To this end, the Americans are flaunting their pact with Turkey in the angry faces of Gulf rulers.
The Obama administration’s close bond with Turkey has most Middle East capitals, including Jerusalem, deeply puzzled, DEBKA-Net-Weekly’s US sources report.
The “zero problems with neighbors” policy that Davutoglu produced for Prime Minister Tayyip Erdogan in 2007 has hardly been a raving success among those neighbors. In Syria and Libya, Turkish efforts to mediate conflicts ran aground. Egypt, Saudi Arabia and the Gulf emirates maintain correct relations with Turkey but keep a safe distance from its many diplomatic initiatives.
Erdogan himself is seriously ill, suffering from recto-sigmoid cancer (as debkafile first revealed exclusively on Dec. 18, 2011.) On Nov. 26, 2011, he underwent surgery and Friday, Feb. 10, he had a second operation on his digestive system. The fact of the surgical procedure was officially disclosed without word on the stage of his illness.
Although foreign minister is the moving spirit behind the prime minister’s neo-Ottoman political orientation and proactive diplomacy, he is no favorite among Ankara’s political elite. It is not clear where Erdogan’s departure from the Middle East political stage would leave him or the policies he has initiated.

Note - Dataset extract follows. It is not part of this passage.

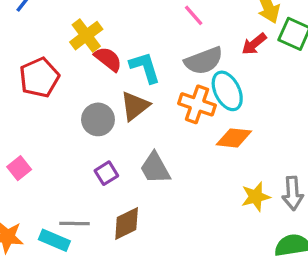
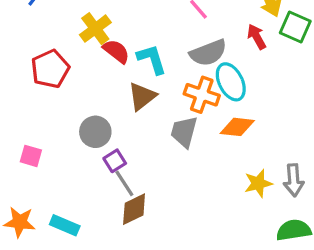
red arrow: (254, 44) -> (257, 37), turned 100
gray circle: (98, 119) -> (95, 132), moved
pink square: (19, 168) -> (31, 156), turned -35
gray trapezoid: (155, 168) -> (184, 132), moved, turned 44
gray line: (74, 223) -> (124, 183), moved, turned 56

So why is the Obama administration committing itself so completely to its partnership with Ankara in dealing with the intractable Syrian crisis? Why is non-Arab Turkey the blue-eyed boy in Washington and not the Gulf Arabs?
These questions are being asked in many Middle East capitals. Some also offer an answer: President Obama trusts Ankara to provide him with a diplomatic back door to Tehran.